__What you will do__:
1. Answer these about the passage on the testing algorithm:
(a) What is θ_{n} in the example?
(b) Which two kinds of distributions are given as examples that satisfy (S1)?
(c) What number is offered as an instance of a large number of bootstrap repetitions?
2. Please echo the part of the passage on the testing algorithm from "4. Choose a" to "repeated M times.".

__Passage shown__:

Start of Block

We also require the following two conditions on P: (S1) holds and

E γ_{A}^{2} (X) < \infty

. The first condition is satisfied for absolutely continuous P with the uniformly bounded and continuously differentiable Lebesgue density with the corresponding derivative approaching zero at infinity faster than

{| x |}^{- 3}

,

x \in R^{2}

. For example, distributions with densities on a finite support and normal distributions satisfy (S1). The last condition is satisfied if

{E | X |}^{4} < \infty

.

Given a random sample

(X_{1}, \dots, X_{n})

from a distribution P let us describe a step-by-step testing algorithm.

1. Obtain

θ_{n}, V_{n}

. In our example

θ_{n}

is the sample mean and

V_{n}

is the square root of the sample covariance for the sample

(X_{1}, \dots, X_{n})

.

2. Calculate residuals

Z_{j} = V_{n}^{- 1} (X_{j} - θ_{n}), j = 1, \dots, n

.

3. Find the test statistics, which can be simplified as follows

T_{n} (F) = n^{- 1 / 2} max_{1 \leq j \leq n} {(\sum_{k = 1}^{l} [{(\sum_{i = 1}^{j} cos (k φ_{i}))}^{2} + {(\sum_{i = 1}^{j} sin (k φ_{i}))}^{2}])}^{1 / 2},

where

φ_{i}

is the polar coordinate of

Z_{i}

.

4. Choose a number of bootstrap repetitions, say M. On practice we often take a large number, for instance

M = 10000

. Then the next four steps are repeated M times.

4.1. Generate a sample

(X_{1}^{s}, \dots, X_{n}^{s})

. In this example, first, generate a sample

(U_{1}, \dots, U_{n})

from a uniform distribution on the unit circle, independent of

(| Z_{1} |, \dots, | Z_{n} |)

End of Block

[Extracted records]
Start of Block

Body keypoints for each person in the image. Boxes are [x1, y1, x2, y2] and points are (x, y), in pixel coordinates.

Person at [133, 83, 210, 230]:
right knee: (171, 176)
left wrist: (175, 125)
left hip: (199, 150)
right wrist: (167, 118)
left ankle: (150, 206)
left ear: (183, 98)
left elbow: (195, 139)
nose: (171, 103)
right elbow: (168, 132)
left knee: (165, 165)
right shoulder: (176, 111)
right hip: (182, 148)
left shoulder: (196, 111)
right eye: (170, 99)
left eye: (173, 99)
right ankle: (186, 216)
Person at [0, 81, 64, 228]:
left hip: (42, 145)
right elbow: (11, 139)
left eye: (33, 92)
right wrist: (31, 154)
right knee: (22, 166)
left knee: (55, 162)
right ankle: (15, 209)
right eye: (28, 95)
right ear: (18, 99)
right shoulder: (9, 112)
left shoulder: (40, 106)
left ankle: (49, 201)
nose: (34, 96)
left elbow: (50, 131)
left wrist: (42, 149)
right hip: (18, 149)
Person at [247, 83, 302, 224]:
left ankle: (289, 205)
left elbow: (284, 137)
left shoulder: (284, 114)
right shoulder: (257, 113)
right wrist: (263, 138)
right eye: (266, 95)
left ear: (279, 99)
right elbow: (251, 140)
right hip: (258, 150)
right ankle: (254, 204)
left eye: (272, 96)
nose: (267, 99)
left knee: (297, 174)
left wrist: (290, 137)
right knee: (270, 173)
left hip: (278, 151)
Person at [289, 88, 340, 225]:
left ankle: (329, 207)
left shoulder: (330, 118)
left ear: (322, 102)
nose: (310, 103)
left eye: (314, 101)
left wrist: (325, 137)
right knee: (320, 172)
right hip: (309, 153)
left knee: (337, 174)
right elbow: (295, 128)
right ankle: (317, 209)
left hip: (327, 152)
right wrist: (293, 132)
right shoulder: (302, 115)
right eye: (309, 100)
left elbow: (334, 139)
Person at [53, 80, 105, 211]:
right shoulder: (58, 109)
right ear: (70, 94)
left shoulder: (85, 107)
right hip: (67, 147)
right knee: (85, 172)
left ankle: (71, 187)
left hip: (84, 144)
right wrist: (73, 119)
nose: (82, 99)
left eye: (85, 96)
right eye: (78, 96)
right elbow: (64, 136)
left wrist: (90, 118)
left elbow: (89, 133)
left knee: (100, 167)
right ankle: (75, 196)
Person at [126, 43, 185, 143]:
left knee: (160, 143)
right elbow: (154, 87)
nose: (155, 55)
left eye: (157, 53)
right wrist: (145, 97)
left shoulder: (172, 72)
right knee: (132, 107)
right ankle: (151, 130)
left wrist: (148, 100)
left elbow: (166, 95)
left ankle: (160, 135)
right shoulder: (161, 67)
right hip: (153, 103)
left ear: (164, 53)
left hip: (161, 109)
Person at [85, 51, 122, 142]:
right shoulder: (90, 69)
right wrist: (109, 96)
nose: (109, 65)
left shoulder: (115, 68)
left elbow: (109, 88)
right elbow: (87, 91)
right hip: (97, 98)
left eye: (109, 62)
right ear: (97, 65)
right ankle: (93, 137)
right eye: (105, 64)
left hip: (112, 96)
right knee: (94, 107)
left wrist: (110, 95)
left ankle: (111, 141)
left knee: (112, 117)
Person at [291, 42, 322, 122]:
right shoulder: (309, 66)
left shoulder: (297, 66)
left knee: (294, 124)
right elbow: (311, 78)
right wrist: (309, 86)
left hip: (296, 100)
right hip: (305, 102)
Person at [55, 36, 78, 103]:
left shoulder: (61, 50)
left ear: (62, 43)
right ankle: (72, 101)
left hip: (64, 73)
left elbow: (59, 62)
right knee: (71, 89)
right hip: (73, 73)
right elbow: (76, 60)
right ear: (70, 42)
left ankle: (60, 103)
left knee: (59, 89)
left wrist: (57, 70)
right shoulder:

End of Block

__Answers to the exercises__:
1.
(a) The sample mean.
(b) Distributions with densities on a finite support, and normal distributions.
(c) M = 10000.

2.
4. Choose a number of bootstrap repetitions, say M. On practice we often take a large number, for instance

M = 10000

. Then the next four steps are repeated M times.